So, post 1956, Bordeaux saw a lot more Merlot planted—and a lot less Malbec.

Argentina
Long preceding the Bordeaux frost, around 1850, Malbec emigrated from there and planted itself in Argentina. (No cuttings came from Cahors.) These plants were pre-phylloxera and, to this day, Argentine Malbec is raised on its own roots on nearly 25,000 acres of vineyard land.

In the high, dry, sunny climate of the Andes, Argentina’s Malbec vines produce berries that are smaller than French Malbec (with greater skin-to-pulp ratios, therefore darker color) and with riper, plusher tannins.

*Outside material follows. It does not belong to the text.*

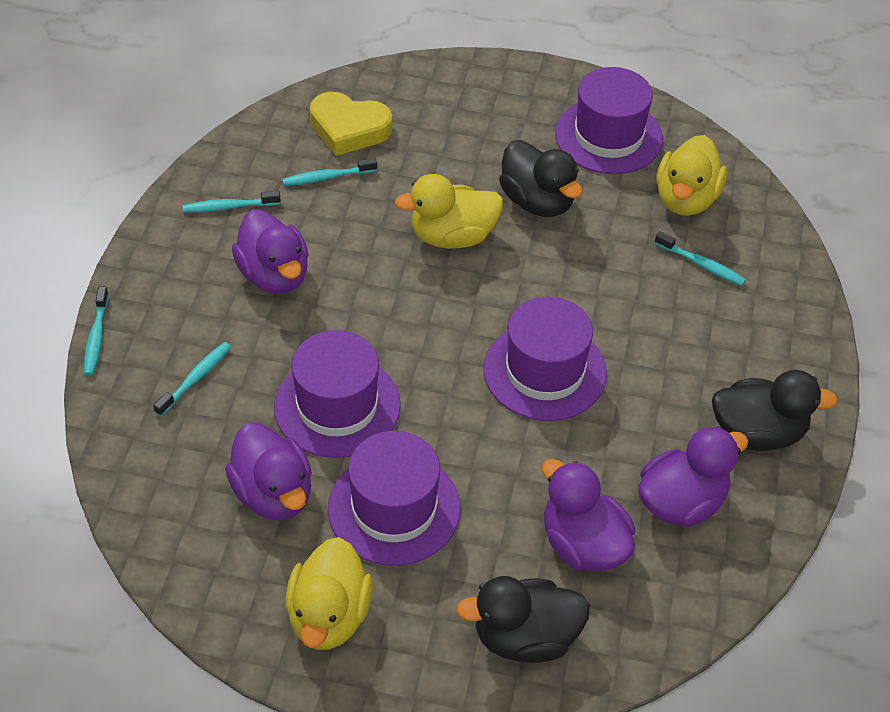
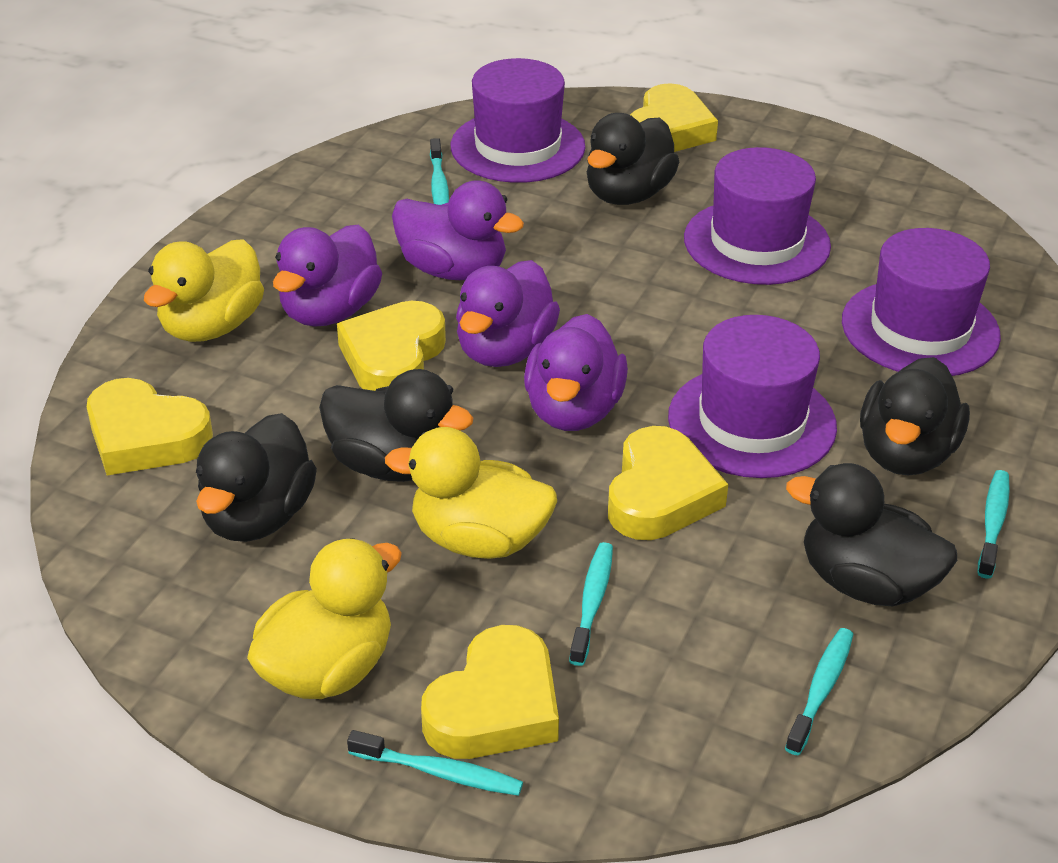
black duck: [456,576,590,663] [499,140,583,217] [712,370,838,451] = 3 -> [196,413,317,542] [319,369,473,482] [587,113,679,205] [786,463,957,607] [860,357,970,476] = 5
yellow heart: [310,92,392,156] = 1 -> [87,378,213,475] [337,301,446,391] [421,625,559,759] [608,426,728,540] [630,83,718,152] = 5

“Malbec loves the sun,” says Pedro Marchevsky, vineyard manager at Bodega Catena Zapata near Mendoza. “It is the same sun in Bordeaux or Cahors, but in Mendoza, it is a pure sun. So, it has long days and lots of radiation.”

"In Mendoza, we have an average of 150 days between bud break and picking time,” adds Jose Alberto Zuccardi, managing director of Familia Zuccardi and Viña Santa Julia, an enormous producer of Malbec. “That means a very long ripening period. Even though you can taste all the necessary sugars in the Malbec 30 days before harvest, the rest of the grape is not mature. So those 30 days of “hang time” ripen the polyphenols and tannins to their optimum.”

Eats
What’s for dinner with Malbec? Well, at the top of the list is what every Argentinean would choose first—the national meat, beef.

The average Argentinean downs around 150 pounds of beef each year. (By contrast, the average North American, around 70 pounds). The male Argentine, on many a day, will enjoy two meals centered on beef.

It is delicious beef: lean, because the cattle graze on grasses, not grain. Tender, because the animals meander over the Pampas, the enormous, flat heart of Argentina west of Buenos Aires.

Cooking beef in the Argentine way might mean grilling it, or roasting tenderloins of it in the oven, with nary a grain of salt or fleck of pepper.

And because Argentina was settled by so many immigrant Italians, many pasta preparations work well with Malbec. Try dishes such as pasta puttanesca (a sauce of tomatoes, black olives and peppers), with a thick slice of grilled Provolone cheese set aside it, topped wit a splash of green olive oil. Muy gusto.